Abstract

Accelerating future water shortages in the world require a development of operational water governance models as illustrated by the case studies. Conversion process and its coupling simulation of surface water and groundwater are the foundation of water resources development, utilization, and scientific evaluation. In order to simulate the impact of climate change on the water cycle in basins, the quasi-distributed watershed Surface Water (SW) model was coupled with the fully-distributed Ground Water (GW) model in the simulation. The Hydrologic Response Units (HRU) in the SW model were exchanged with cells in the GW model.
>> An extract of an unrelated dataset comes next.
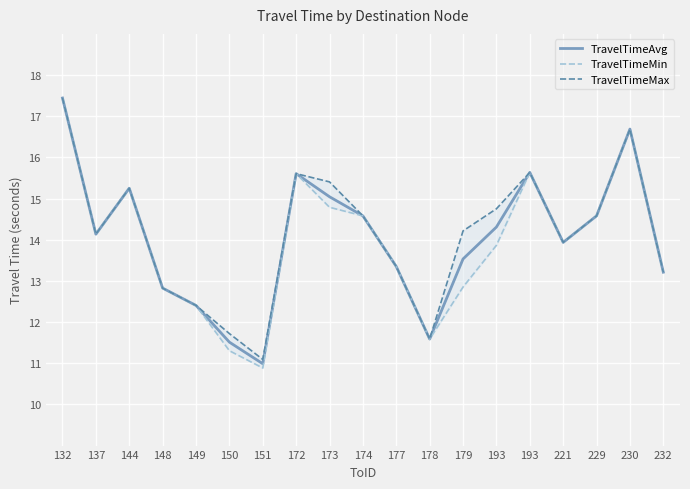

Which series has the widest spread of values?

TravelTimeMin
By using the HRU–CELL conversion interface, the distributed groundwater recharge rate (RCH) and the groundwater evapotranspiration (EVT) calculated by the SW model were imported into the RCH and EVT modules of the GW model. The application of groundwater simulation in the Heihe River basin demonstrated that the correlation coefficient between the simulation results and the measured values was 0.89, the deterministic coefficient of the simulation results was 0.86. Under future predictions the discharge from the Heihe River will decrease in the first 20 years (2020–2039). In the later 20 years (2040–2059) the discharge will increase. The simulation groundwater along with the recharge value showed the same change trend of the measured groundwater level. The coupled SW–GW model was capable of predicting the future water cycle.